■ QUOTED PASSAGE

Distributed Algorithms for Computing Alternate Paths Avoiding Failed Nodes and Links

A recent study characterizing failures in computer networks shows that transient single element (node/link) failures are the dominant failures in large communication networks like the Internet. Thus, having the routing paths globally recomputed on a failure does not pay off since the failed element recovers fairly quickly, and the recomputed routing paths need to be discarded. In this paper, we present the first distributed algorithm that computes the alternate paths required by some “proactive recovery schemes” for handling transient failures. Our algorithm computes paths that avoid a failed node, and provides an alternate path to a particular destination from an upstream neighbor of the failed node. With minor modifications, we can have the algorithm compute alternate paths that avoid a failed link as well. To the best of our knowledge all previous algorithms proposed for computing alternate paths are centralized, and need complete information of the network graph as input to the algorithm.

💡 Research Summary

The paper addresses a fundamental problem in large‑scale communication networks: handling transient failures of single network elements (nodes or links) without incurring the overhead of globally recomputing routing tables. Empirical studies show that such transient single‑element failures account for the majority of outages, yet they typically last only seconds or minutes. Because the failed component often recovers quickly, disseminating failure information throughout the network and recomputing shortest‑path trees is both costly and unnecessary.

To solve this, the authors formalize the Single Node Failure Recovery (SNFR) problem. Given a biconnected, undirected, edge‑weighted graph G = (V, E) and a destination node s, let Tₛ be the shortest‑path tree rooted at s. For any non‑root node x, the tree splits into kₓ + 1 components when x fails: the component containing s and one component for each child xᵢ of x in Tₛ. The goal is to compute, for every child xᵢ, a path from xᵢ to s that does not traverse x.

The key insight is to classify edges of G relative to the failure of x:

• Green edges connect a node inside the subtree of a child xᵢ to a node outside the entire subtree of x. Such an edge provides a direct “escape” from the failed region; a path using a green edge has the form
  xᵢ → … → u –v → … → s.

• Blue edges connect nodes belonging to two different child subtrees (say xᵢ and xⱼ). They enable a two‑step escape: xᵢ reaches xⱼ’s subtree via the blue edge, then uses xⱼ’s green edge to reach s.

• Red edges have both endpoints inside the same child subtree; they are irrelevant for recovery because they cannot bypass the failed node.

■ EXERCISE BRIEF
Continue the research summary on computing alternate paths around failed nodes, picking up after its description of red edges.

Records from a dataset
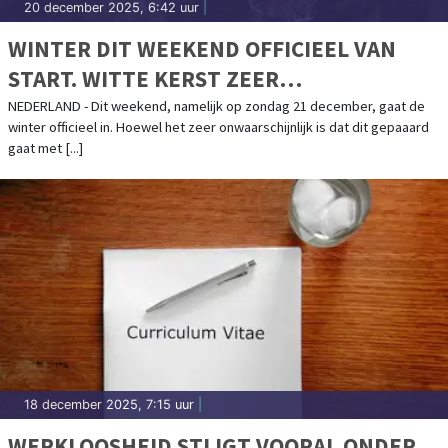
20 december 2025, 6:42 uur
|
WINTER DIT WEEKEND OFFICIEEL VAN
START. WITTE KERST ZEER
ONWAARSCHIJNLIJK, MAAR WEL FLINK
NEDERLAND - Dit weekend, namelijk op zondag 21 december, gaat de
winter officieel in. Hoewel het zeer onwaarschijnlijk is dat dit gepaaard
KOUDER
gaat met [...]
18 december 2025, 7:15 uur
|
WERKLOOSHEID STIJGT VOORAL ONDER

■ TASK RESPONSE
Using only green and blue edges, the authors construct a compact recovery graph Rₓ for each potential failure node x. Rₓ contains a special node sₓ representing the original destination s and one node yᵢ for each child xᵢ. A green edge becomes an edge (yᵢ, sₓ) with weight equal to the total cost of the corresponding sub‑path in G. A blue edge becomes an edge (yᵢ, yⱼ) with weight equal to the cost of traveling from xᵢ to xⱼ via the blue edge. The weight formulas are:

• Green weight: d_G(s,u) + cost(u,v) + d_G(v,s) (independent of which child uses it).
• Blue weight: d_G(xᵢ,p) + cost(p,q) + d_G(q,xⱼ).

Because the weight of a green edge does not depend on the specific child, the same edge can be reused across many Rₓ graphs, dramatically reducing storage.

Once Rₓ is built, a single‑source shortest‑path computation (e.g., Dijkstra) from sₓ yields optimal recovery paths for all children of x simultaneously. The algorithm therefore avoids running a separate computation for each child.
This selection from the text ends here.